The course I’m currently using doesn’t go over Python in any great detail, so if you’d like to supplement the Python they teach you, or you’d like to add to your knowledge of the language (since this course teaches only a very limited scope of Python), I highly recommend Learn Python The Hard Way. Python was my first programming language ever, and this was the course I used. It gives you a solid grasp of not just Python but how programming works in general.

In addition to the general Python refresher, I learned about all the libraries that I’ll need to use it to do data science: namely, NumPy, Pandas, SciPy, StatsModels API, MatPlotLib, Seaborn, and SciKitLearn. In combination, these libraries add methods that can import data from a variety of sources including Excel spreadsheets, conveniently calculate and tabulate relevant statistical data, do a variety of regressions and cluster analyses, and display elegant and understandable graphs.

This week, I learned how to do a simple linear regression (least squares). Next week, I’ll learn how to do multiple regressions and cluster analyses! And after that, the real fun begins with deep learning and AI. I’m looking forward to it!

In the future, expect me to start creating some little projects. I can’t do much with what I’ve learned this week, but by next week, I’ll absolutely have something at least moderately interesting, and I’ll absolutely do a nice write-up for it.

PDP 1

(Professional Development Project. Week 1: first update.)

Over the past year, as I finished up my AS in Computer Science, as I’ve been a participant in the Praxis program, I spent a good deal of time gaining entry-level skills in a variety of technological areas: SQL, systems analysis, web development skills including HTML, CSS, and JavaScript, etc. After all that, I wanted to pick something to focus on for continuing professional development.

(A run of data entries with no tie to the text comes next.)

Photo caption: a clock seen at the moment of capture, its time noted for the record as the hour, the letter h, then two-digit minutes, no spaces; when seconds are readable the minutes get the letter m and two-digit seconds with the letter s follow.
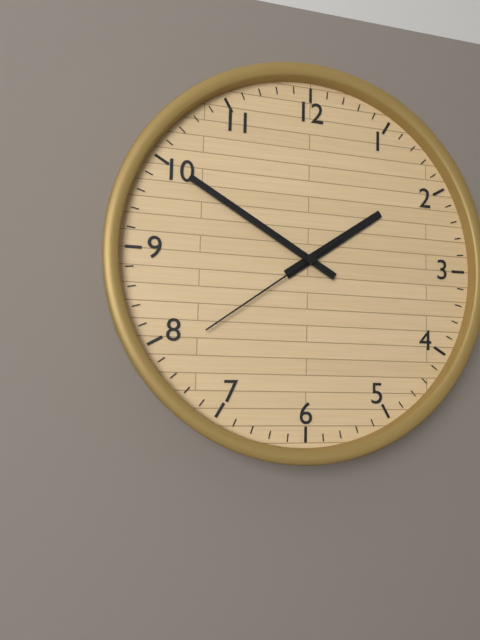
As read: 1h50m39s
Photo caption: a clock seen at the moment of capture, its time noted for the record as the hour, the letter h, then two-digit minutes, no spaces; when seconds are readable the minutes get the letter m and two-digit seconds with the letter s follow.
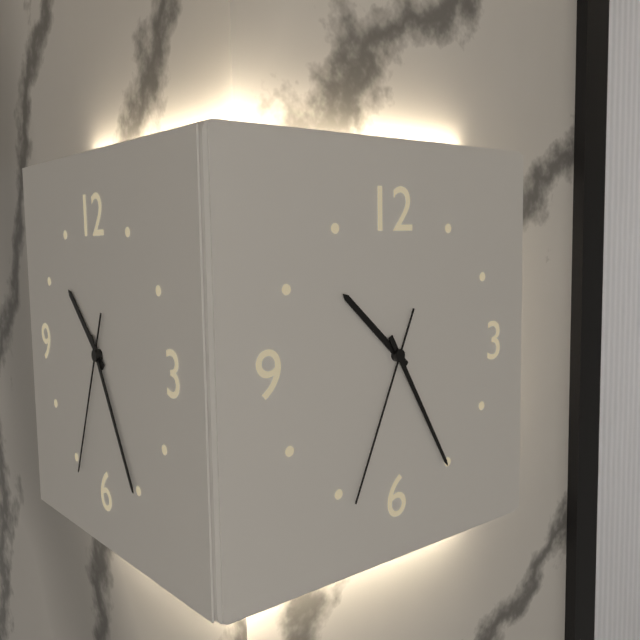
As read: 10h25m34s
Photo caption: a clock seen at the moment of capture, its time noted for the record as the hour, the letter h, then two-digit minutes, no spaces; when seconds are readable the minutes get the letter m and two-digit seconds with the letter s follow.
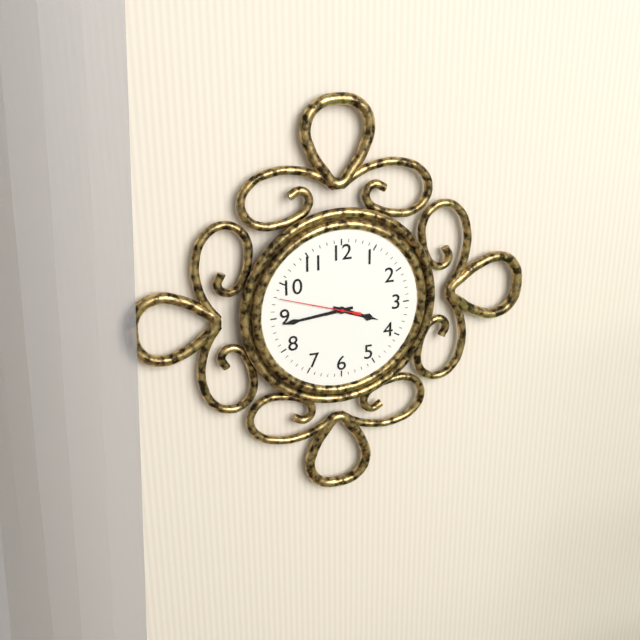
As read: 3h44m48s
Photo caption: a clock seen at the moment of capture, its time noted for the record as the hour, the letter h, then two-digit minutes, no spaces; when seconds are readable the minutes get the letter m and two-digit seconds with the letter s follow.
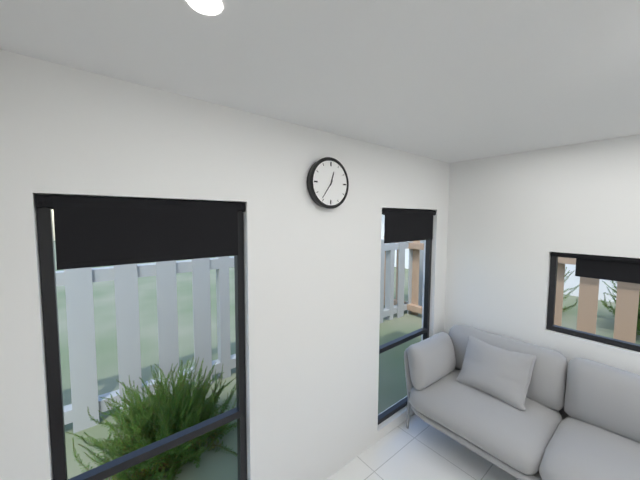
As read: 12h36
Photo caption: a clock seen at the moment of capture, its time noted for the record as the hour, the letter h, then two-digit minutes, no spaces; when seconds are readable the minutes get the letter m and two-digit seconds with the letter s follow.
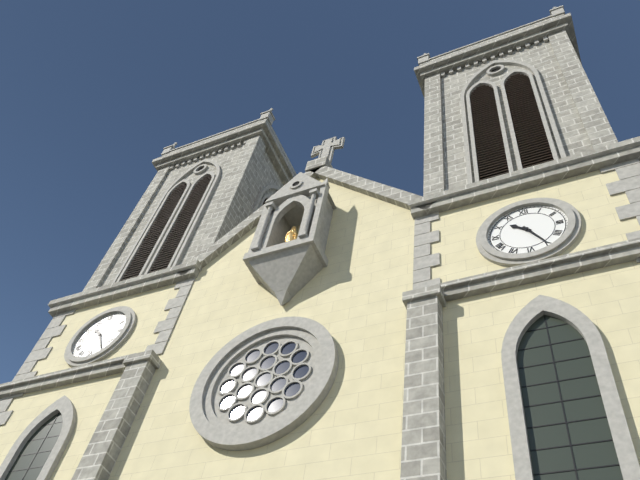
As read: 10h25
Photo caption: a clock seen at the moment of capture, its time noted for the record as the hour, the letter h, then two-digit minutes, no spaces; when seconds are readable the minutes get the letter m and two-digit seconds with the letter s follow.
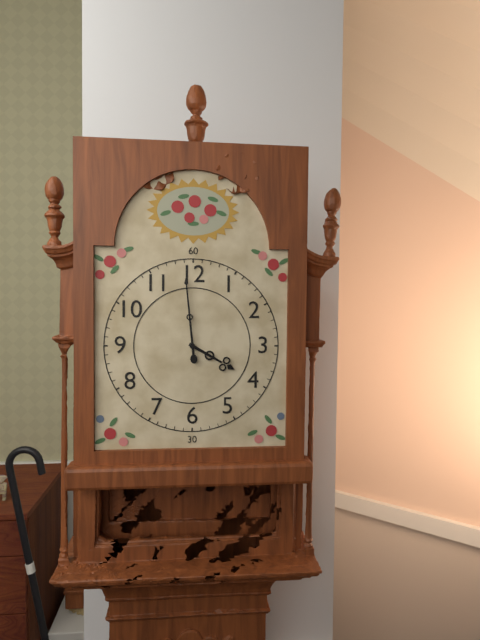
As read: 3h59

As I considered what I should do next, I realized that while I have some decent skills in web development, I have a stronger aptitude in analytical areas. Further, I really enjoy solving problems and doing analyses, so I decided that I would go ahead and start doing that.

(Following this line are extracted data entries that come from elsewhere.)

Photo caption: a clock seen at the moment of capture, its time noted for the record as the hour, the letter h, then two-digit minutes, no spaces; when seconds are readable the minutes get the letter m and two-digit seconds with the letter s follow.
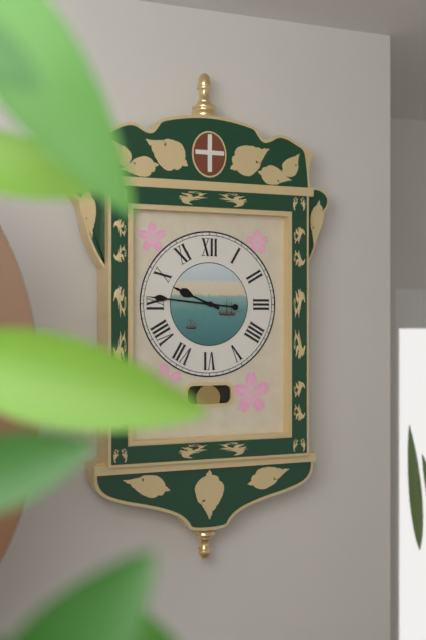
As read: 9h46
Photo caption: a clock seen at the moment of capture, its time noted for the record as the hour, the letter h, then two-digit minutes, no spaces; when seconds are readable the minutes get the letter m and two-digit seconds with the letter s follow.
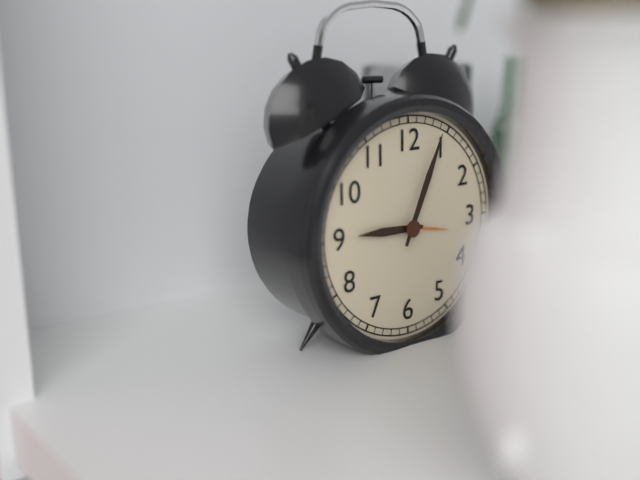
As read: 9h04
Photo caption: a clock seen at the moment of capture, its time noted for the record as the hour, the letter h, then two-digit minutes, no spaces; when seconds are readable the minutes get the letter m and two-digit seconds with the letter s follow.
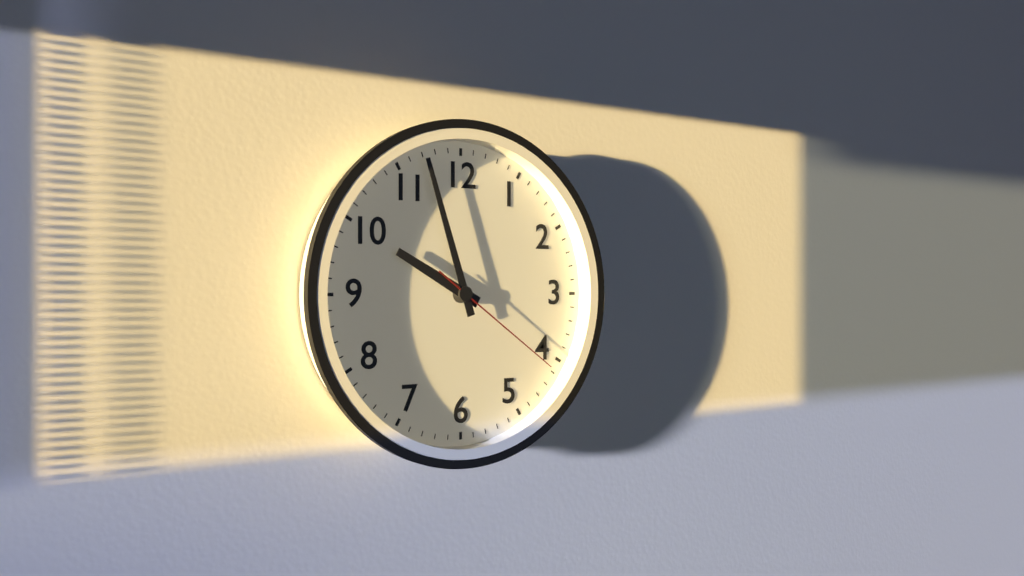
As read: 9h57m21s
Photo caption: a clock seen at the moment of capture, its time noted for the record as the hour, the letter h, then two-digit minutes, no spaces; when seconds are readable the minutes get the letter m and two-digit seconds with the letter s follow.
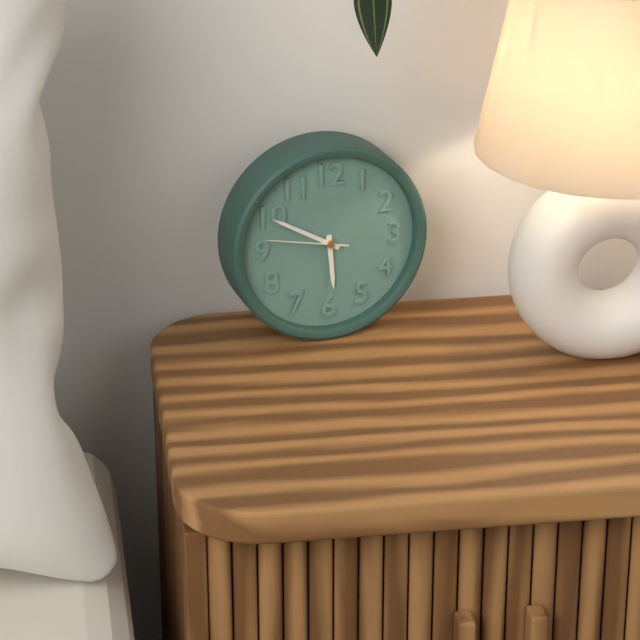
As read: 5h50m47s
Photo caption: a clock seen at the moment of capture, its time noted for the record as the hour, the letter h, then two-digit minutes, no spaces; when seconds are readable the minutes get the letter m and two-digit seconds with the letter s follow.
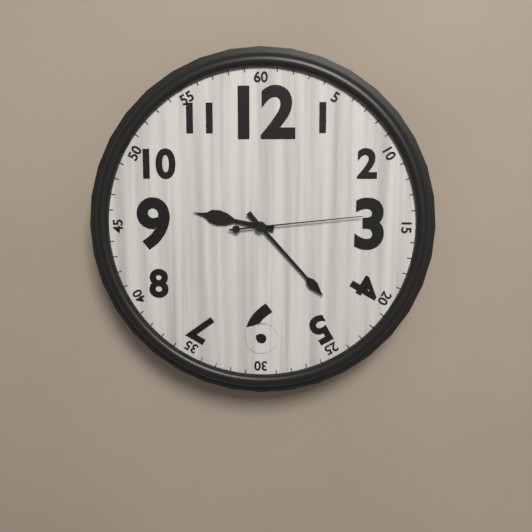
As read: 9h23m14s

Ultimately, I decided on a data science course from Udemy, which I’ve now been working on for a week.

So far, I’ve completed about 130 out of 470 total segments (each includes a lecture and an accompanying quiz). This was basically the first two major sections: an overview including definitions of industry jargon, and an in-depth section on descriptive and inferential statistics. Given that I just finished a class in statistics as one of the final classes for my degree, I was able to skim through the second section.

Besides the refresher on statistics, what I basically learned this week was a lot of jargon and technical terms. I learned the distinctions between analysis and analytics; between business analysis, systems analysis, and data analysis; between neural networks and deep learning.

From here on out, you can expect weekly updates every Sunday, detailing what I’ve done that week. When it becomes applicable, I’ll be doing some coding projects as demonstrations of what I’ve learned by that point. I’ll post those here too, giving each project its own write-up, and I’ll then link back to those project posts at the end of each week in the wrap-up post.